Friday, May 09, 2008

More on Taxing Internet Sales

Yesterday, I linked to a post by Nathan Moore on the state of New York's attempt to collect sales taxes from Because the internet bookseller does not have a physical presence in the state, the collection attempts likely violate the interstate commerce provisions of the U.S. Constitution.

However, The Dallas Morning News reports that the raising of that issue has been noted in Texas, which has opened an investigation of whether the company should be collecting and paying sales taxes on shipments to Lone Star State residents due to the fact that it does have a physical presence here. Amazon opened a distribution center in Irving in 2006, but appears not to have been paying sales taxes.

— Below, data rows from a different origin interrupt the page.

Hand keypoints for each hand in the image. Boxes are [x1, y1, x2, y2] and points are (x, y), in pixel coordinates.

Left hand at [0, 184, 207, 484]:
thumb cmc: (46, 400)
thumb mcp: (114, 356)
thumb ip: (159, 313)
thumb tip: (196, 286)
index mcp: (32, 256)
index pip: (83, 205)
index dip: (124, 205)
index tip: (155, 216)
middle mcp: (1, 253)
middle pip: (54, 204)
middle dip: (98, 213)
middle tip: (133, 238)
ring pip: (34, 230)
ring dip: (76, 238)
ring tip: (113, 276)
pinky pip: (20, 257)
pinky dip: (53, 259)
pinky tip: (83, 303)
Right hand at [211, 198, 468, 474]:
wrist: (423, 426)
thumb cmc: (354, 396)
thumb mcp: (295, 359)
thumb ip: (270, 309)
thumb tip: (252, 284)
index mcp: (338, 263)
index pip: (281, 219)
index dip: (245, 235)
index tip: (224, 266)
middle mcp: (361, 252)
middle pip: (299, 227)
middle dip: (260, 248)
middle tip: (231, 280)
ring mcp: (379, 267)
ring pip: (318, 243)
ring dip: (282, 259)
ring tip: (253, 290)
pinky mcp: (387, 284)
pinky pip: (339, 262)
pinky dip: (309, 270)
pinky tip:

But this actually raises an interesting question. If Texas chooses to begin collecting these taxes, would it make financial sense for a business like Amazon to shut down its Texas location -- where a large population results in a large number of book sales and revenue, and move across the border to, say Oklahoma or Arkansas, so that it is having to charge the tax on a smaller number of orders. Obviously, having to collect the tax in Texas makes it less competitive versus another online bookseller without a physical presence here. It would seem to me that this would offer a great opportunity for states with smaller populations to attempt to recruit internet based businesses to their locales. Of course, the states would need the transportation infrastructure to make it economically feasible.